Provided passage:
☆ ☆ ☆ ☆ ☆ ☆ ☆
Using Clang to parse headers, mangle names, lower C types

Hi cfe-dev,

I have a project where I’m interested in parsing header files to correlate some elements within compiled programs (without symbols). The programs might not necessarily be from the native/default Clang architecture (though I’m happy to bail out if Clang doesn’t know about it at all).

I’m linking directly against the Clang static libraries instead of libclang for this (since libclang doesn’t leak LLVM and I’m interested in the LLVM-lowered representation of C types).

Looking at the libclang code, I was able to parse headers without significant problems. This is what I think is relevent from the code, and you can essentially assume that anything not show here only has default values:

const char* clangParameters = {

true, // only local declarations
true, // capture diagnostics
false, // remapped files keep original name
0, // do not precompile preamble
false, // cache completion results
false, // include comments in code completion
false, // allow PCH with errors
true, // skip function bodies
true, // user files are volatile
false)); // for serialization

Problems start with name mangling: I develop on OS X and I’m interested in the mangled names of symbols on Linux right now. Not too surprisingly, this very vanilla Clang invocation mangles names for OS X (it prefixes C names with an underscore). (I create index::CodegenNameGenerator mangler(result->tu->getASTContext()), and then I get the name with mangler.getName(fn).) I tried adding the arguments “-triple”, “x86_64-pc-linux” to the invocation (without changing anything else) but it would still get me OS X mangling. Any pointers?

Finally, I’ll eventually want to lower Clang types to LLVM types. It looks like the CodeGenTypes class does that. Unfortunately, this class is not exposed in library headers, which leads me to believe that I’m not exactly supposed to go that route directly. Is there a good way to do it?
☆ ☆ ☆ ☆ ☆ ☆ ☆
Extracted material:
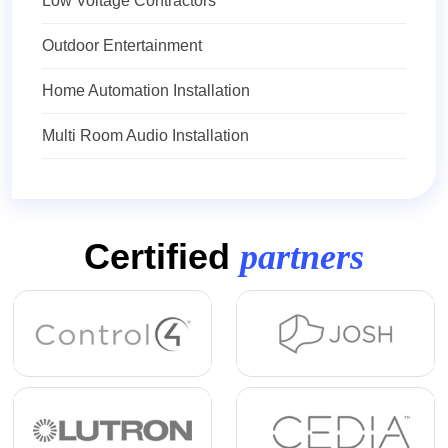
Low Voltage Contractors
Outdoor Entertainment
Home Automation Installation
Multi Room Audio Installation
Certified
partners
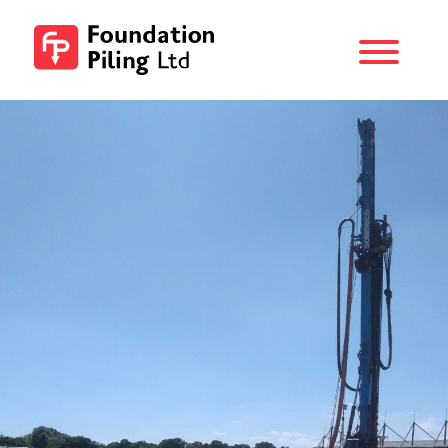
Menu
Foundation
Piling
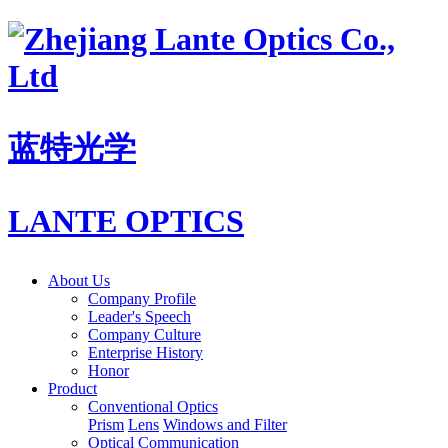
蓝特光学
LANTE OPTICS
About Us
Company Profile
Leader's Speech
Company Culture
Enterprise History
Honor
Product
Conventional Optics
Prism
Lens
Windows and Filter
Optical Communication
☆ ☆ ☆ ☆ ☆ ☆ ☆
Check your understanding:
[A] Answer these from the cfe-dev post on using Clang:
(i) What does the writer link against in place of libclang?
(ii) On which operating system does the writer develop?
(iii) Which class looks like it lowers Clang types to LLVM types?
[B] In the cfe-dev post on using Clang, swap "compiled programs" for "stripped binaries" and give the passage again, beginning at the words "I have a project" and stopping after "it at all).".

Outputs in order:
[A]
(i) The Clang static libraries.
(ii) OS X.
(iii) CodeGenTypes.

[B]
I have a project where I’m interested in parsing header files to correlate some elements within stripped binaries (without symbols). The programs might not necessarily be from the native/default Clang architecture (though I’m happy to bail out if Clang doesn’t know about it at all).